The Charlie McMullen award for the fastest time by a boy at a Section V school went to Lawler. The girls equivalent, the Katie Harper Award, went to Rush-Henrietta junior Sammy Watson (17:35.4), who came in ninth during a highly competitive girls seeded AAA or large schools race.
“I went out faster than I thought,” Bathgate said. “I thought there would be some guys with me. There was only really one until about the mile mark, then he dropped off a little bit. I felt good at the mile. I didn’t think I was going as fast as I went.
“I just kept it up until the two-mile mark. It felt good, but then started to get some lactic acid, so I knew I had to just push until the end.”
Bathgate was 14th among Class D runners at the state cross country meet as a sophomore and was even closer to winning last year as the fourth-place finisher.

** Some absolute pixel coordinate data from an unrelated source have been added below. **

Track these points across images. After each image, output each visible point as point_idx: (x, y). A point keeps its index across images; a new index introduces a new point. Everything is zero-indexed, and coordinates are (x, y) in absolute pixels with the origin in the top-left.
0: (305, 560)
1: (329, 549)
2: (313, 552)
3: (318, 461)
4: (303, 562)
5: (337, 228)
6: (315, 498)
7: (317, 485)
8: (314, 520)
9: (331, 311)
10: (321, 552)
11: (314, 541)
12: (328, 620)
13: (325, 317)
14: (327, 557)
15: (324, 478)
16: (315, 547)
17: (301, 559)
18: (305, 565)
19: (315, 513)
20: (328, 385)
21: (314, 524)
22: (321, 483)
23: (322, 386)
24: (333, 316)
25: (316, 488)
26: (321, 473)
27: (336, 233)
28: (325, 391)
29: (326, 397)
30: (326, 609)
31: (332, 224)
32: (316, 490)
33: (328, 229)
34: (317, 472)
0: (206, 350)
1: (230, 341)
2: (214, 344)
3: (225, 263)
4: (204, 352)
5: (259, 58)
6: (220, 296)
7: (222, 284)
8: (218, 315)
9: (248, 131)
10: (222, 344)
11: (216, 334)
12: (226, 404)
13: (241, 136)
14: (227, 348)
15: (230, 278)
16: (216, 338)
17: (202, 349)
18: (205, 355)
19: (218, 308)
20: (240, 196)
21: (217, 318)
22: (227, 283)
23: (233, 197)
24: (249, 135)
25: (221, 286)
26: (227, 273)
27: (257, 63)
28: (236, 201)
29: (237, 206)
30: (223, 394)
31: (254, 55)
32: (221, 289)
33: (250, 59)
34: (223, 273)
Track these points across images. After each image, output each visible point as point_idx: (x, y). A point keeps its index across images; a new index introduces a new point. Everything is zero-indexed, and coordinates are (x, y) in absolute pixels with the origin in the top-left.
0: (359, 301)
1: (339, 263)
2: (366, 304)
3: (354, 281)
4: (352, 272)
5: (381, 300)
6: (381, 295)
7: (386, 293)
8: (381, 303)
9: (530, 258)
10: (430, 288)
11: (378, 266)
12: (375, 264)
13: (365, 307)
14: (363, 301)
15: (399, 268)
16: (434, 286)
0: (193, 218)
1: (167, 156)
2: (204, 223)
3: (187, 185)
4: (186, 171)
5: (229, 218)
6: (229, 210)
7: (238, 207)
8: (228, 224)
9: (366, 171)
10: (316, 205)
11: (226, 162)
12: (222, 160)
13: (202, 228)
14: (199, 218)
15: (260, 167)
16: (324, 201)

“I’m just hoping to win states,” Bathgate said. “I hate to say it so soon, but I want to win at states.”
An estimated 8,100 runners entered, slightly higher than last year’s total, according to race director Todd Stewart. The number of teams represented was down four at 246. Those squads bused in from around the state, Ohio, New Jersey, Massachusetts, Pennsylvania and Canada.